La réforme prévoit de confier la gestion de l’AMO de base du secteur public à la Caisse nationale de sécurité sociale. Selon le ministre, les conventions liant l’État aux mutuelles resteront valables pour une durée qui sera fixée par décret. Les affiliés à la CNOPS et leurs ayants droit continueront ainsi de bénéficier des prestations des mutuelles, notamment à travers le mécanisme du tiers-payant.

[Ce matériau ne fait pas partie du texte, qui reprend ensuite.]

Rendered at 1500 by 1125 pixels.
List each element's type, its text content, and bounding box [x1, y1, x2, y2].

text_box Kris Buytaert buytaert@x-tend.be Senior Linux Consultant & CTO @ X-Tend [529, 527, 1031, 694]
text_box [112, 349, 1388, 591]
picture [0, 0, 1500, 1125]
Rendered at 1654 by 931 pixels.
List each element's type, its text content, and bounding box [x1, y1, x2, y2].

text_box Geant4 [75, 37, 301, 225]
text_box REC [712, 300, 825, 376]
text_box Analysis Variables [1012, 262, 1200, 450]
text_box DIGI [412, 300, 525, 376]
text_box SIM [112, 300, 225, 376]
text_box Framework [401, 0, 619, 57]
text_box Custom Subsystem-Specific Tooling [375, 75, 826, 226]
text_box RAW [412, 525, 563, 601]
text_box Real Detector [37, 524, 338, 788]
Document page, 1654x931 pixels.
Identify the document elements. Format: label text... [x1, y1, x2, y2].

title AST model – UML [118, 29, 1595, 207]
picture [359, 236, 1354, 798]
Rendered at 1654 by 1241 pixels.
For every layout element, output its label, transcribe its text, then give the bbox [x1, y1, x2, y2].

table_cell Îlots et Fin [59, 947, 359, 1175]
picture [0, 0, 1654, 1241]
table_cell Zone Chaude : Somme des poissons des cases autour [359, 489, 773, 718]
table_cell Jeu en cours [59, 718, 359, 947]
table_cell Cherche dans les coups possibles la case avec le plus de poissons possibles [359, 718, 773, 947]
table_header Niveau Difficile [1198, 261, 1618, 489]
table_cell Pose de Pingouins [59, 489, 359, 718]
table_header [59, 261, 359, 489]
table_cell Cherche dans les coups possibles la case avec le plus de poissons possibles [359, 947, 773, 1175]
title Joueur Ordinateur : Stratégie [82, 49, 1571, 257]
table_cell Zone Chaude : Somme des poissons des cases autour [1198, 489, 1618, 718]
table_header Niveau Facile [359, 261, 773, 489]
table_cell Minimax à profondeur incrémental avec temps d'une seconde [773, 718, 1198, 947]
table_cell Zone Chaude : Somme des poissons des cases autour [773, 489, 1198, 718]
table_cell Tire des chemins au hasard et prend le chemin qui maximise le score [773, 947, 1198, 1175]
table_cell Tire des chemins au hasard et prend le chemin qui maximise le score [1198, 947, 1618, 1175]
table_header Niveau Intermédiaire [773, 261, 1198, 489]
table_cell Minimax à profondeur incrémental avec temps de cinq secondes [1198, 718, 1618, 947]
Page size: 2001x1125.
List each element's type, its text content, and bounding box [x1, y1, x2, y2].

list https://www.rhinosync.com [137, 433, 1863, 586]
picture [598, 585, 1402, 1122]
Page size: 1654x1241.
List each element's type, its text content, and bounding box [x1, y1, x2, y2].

Le projet de loi acte également la suppression du régime spécifique d’assurance pour les étudiants, dans le cadre de la généralisation de l’AMO. Cette décision repose sur le fait que la majorité des étudiants peuvent désormais bénéficier de la couverture médicale en tant qu’ayants droit. En parallèle, l’âge de couverture des étudiants célibataires poursuivant leurs études est porté de 26 à 30 ans. Les étudiants étrangers seront, pour leur part, intégrés au système via une convention entre la CNSS et les autorités et institutions concernées.
Les groupes parlementaires de la majorité ont estimé que ce texte répond aux exigences de la généralisation de l’AMO à travers un système unifié fondé sur la complémentarité, la cohérence et l’efficacité. Ils ont souligné que la réforme repose sur un diagnostic objectif des dysfonctionnements du système actuel et vise une meilleure efficience et durabilité.
Les députés de l’opposition ont, de leur côté, exprimé des réserves sur les défis liés à la fusion entre la CNOPS et la CNSS. Ils ont pointé les différences existantes en matière de cotisations, de prestations, de délais de remboursement et de taux de couverture. Ils ont également alerté sur les risques financiers, rappelant que la CNOPS a enregistré un déficit de 1,28 milliard de dirhams en 2023, susceptible, selon eux, de compliquer le processus de fusion.